Cotton: Collusion allegations ‘unsubstantiated’; no evidence of wiretapping
By Eli Watkins
WASHINGTON (CNN) — Sen. Tom Cotton on Sunday previewed an upcoming House hearing on Russia’s meddling in the US election, saying FBI Director James Comey’s testimony Monday would address “unsubstantiated allegations” of dealings between Moscow and President Donald Trump’s campaign.
“I do think it’s important that we look at the broader context here,” Cotton said on CNN’s “State of the Union” with Jake Tapper. “The House committee hearing tomorrow is going to be in part about the unsubstantiated allegations in the media and by some Democrats of collusion between Trump associates and Russian intelligence.”
The House Intelligence Committee has called Comey and National Security Agency Director Michael Rogers to testify about the administration’s investigation into Russia’s attempts to influence the US election, which includes an examination of Trump’s unsubstantiated claim that President Barack Obama wiretapped his phones at Trump Tower in New York as well as any relationships between Russian officials and Trump’s associates.
Cotton, a member of the Senate Intelligence Committee, said he had not seen any evidence to back Trump’s wiretap claim, but he deflected a question from Tapper on whether the President should apologize to his predecessor if Comey says evidence for the President’s accusation is lacking.
“We’ll see what Director Comey testifies about,” Cotton said.
House Intelligence Committee Chairman Devin Nunes said on “Fox News Sunday” that, based on his briefing with the Department of Justice, “there never” were physical wiretaps of Trump Tower, adding that a classified report from the department on Friday bolstered his belief that Trump was “literally” wrong.
The California Republican also said there was “no evidence of collusion” between Russia and the Trump campaign.

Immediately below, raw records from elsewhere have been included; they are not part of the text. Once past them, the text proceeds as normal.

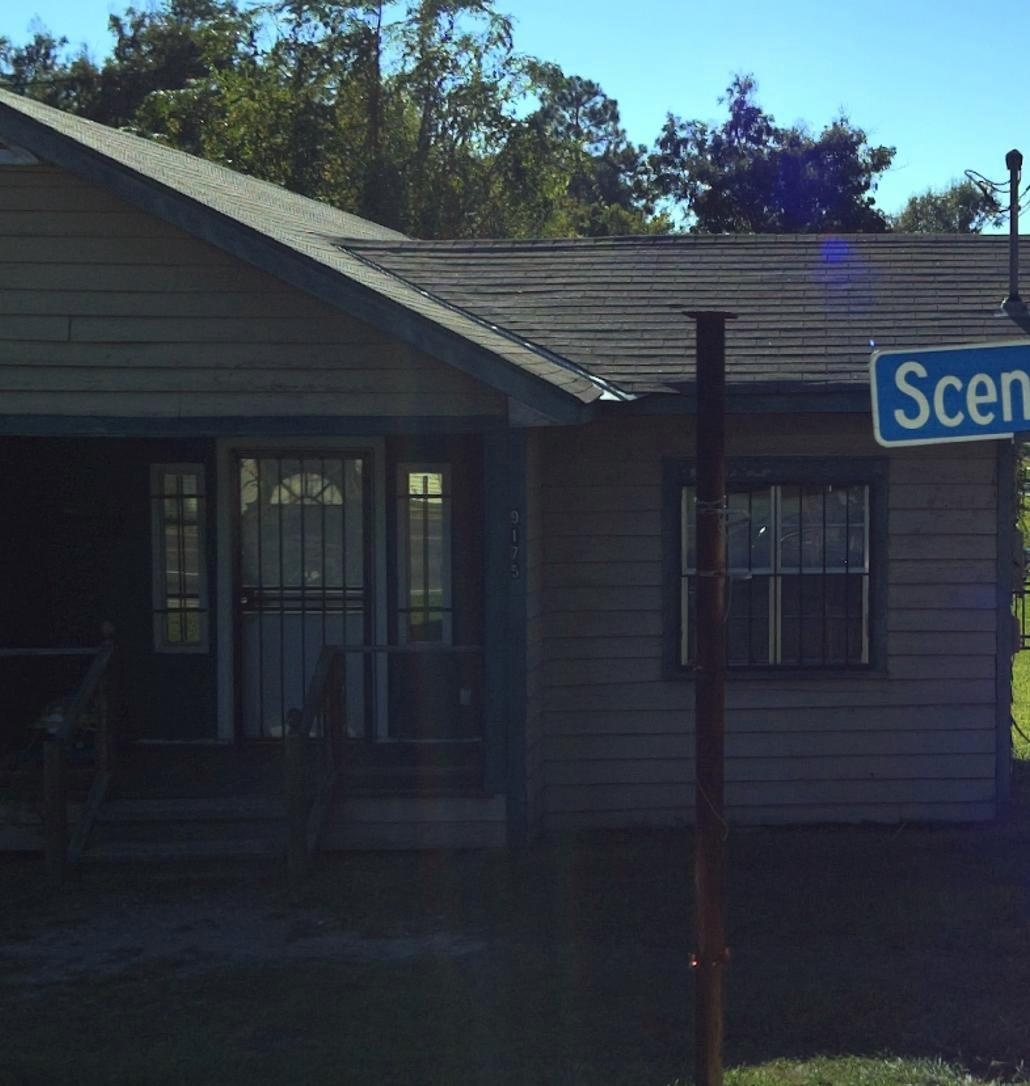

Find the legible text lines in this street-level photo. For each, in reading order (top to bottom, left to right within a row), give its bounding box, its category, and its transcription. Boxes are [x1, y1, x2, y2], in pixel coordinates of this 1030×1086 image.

[889, 360, 999, 433] StreetName: Sce
[509, 508, 521, 580] StreetNumber: 9175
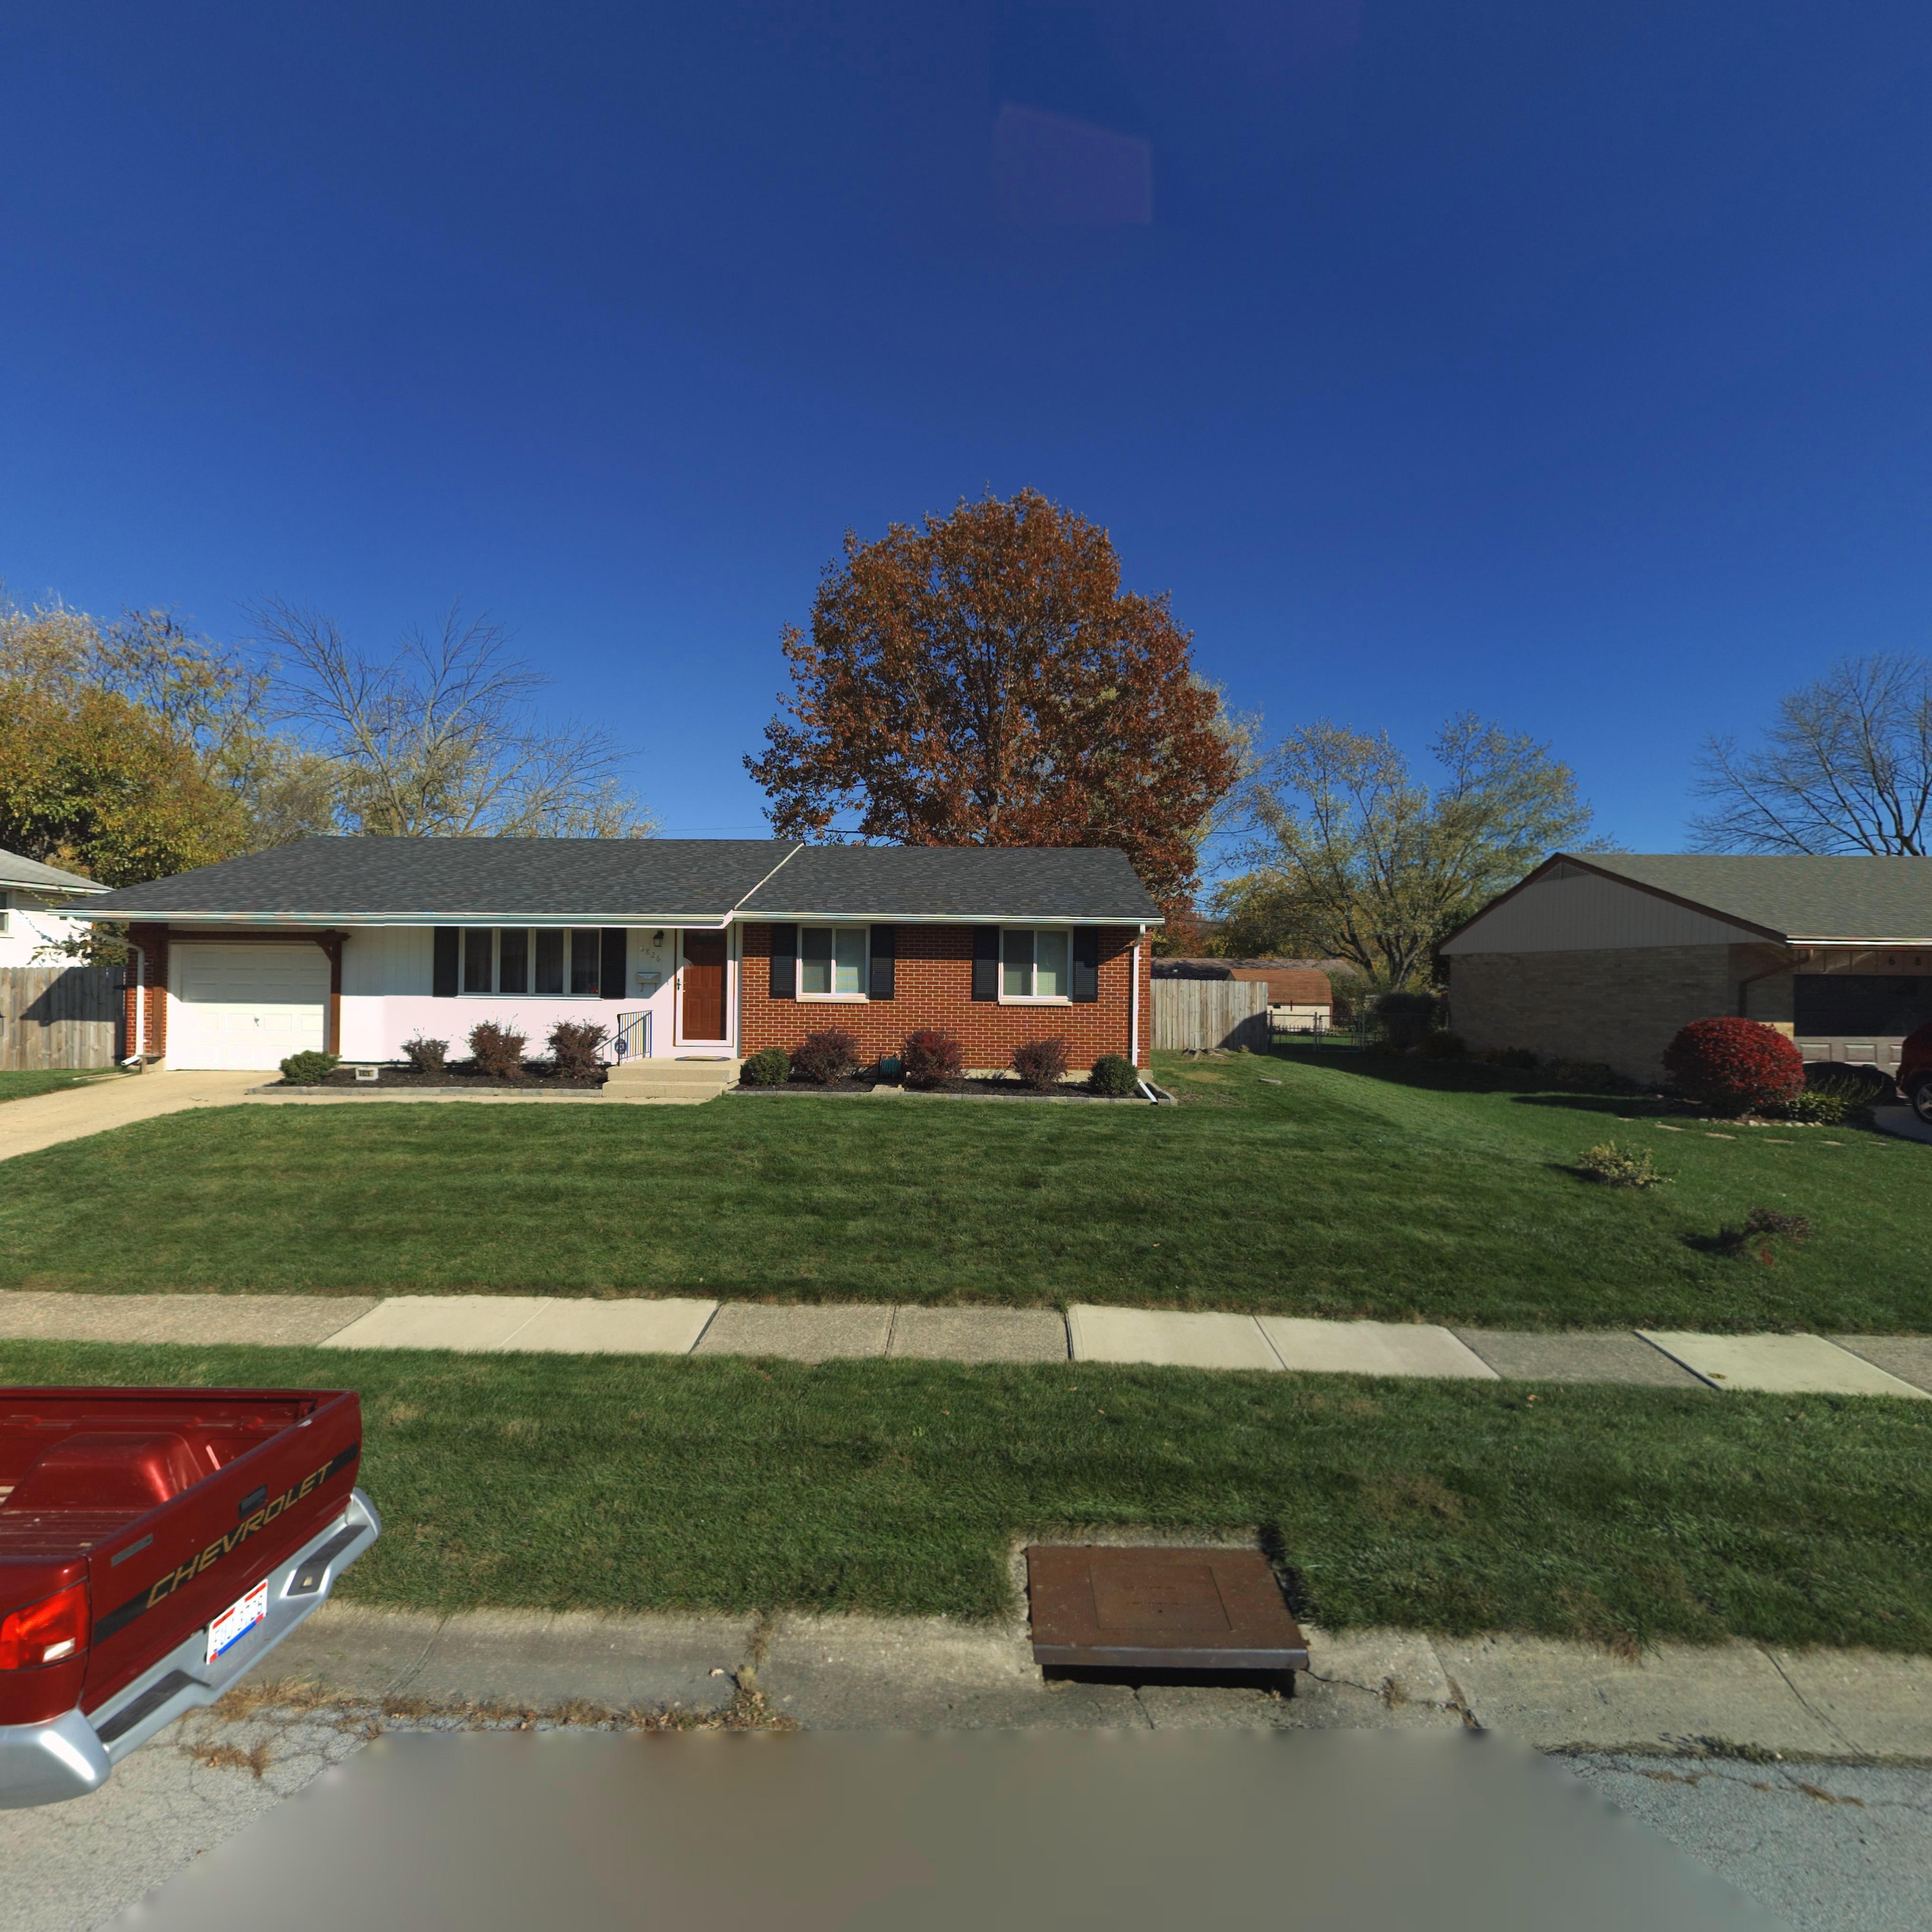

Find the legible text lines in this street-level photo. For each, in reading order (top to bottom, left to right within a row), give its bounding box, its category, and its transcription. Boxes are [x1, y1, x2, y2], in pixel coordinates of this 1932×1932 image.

[638, 945, 661, 963] StreetNumber: 6826
[1888, 956, 1922, 966] StreetNumber: 68
[358, 1070, 371, 1077] StreetNumber: 6*2*
[143, 1455, 336, 1614] None: CHEVROLET
[211, 1591, 264, 1656] None: EU**3726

In his CNN interview, Cotton cited former Director of National Intelligence James Clapper and former acting CIA Director Michael Morell, who have both publicly stated they also have seen no evidence of any collusion.
The armed forces
Cotton, a veteran and member of the Senate Armed Services Committee, also touched on major military issues in the news.
Regarding the influx of Marines and other service members into Syria, Cotton did not advocate for a specific policy, but said, “I don’t think we ought to set arbitrary troop caps.”
The Arkansas Republican also called for the defeat of ISIS, but said the US needs to counter Iran, whose activities he blamed, in part, for the rise of ISIS.
“If we don’t roll back Iran’s gains throughout the region, we’re not going to have stability, and we’re not going to defend US interests to the degree that we should,” Cotton said.
The senator also called the nude photo scandal in the Marine Corps, in which photographs of service members were shared online, “extremely disappointing” and assured the public that those responsible would be identified and punished.
“I’m confident they’re going to hold every Marine accountable,” Cotton said.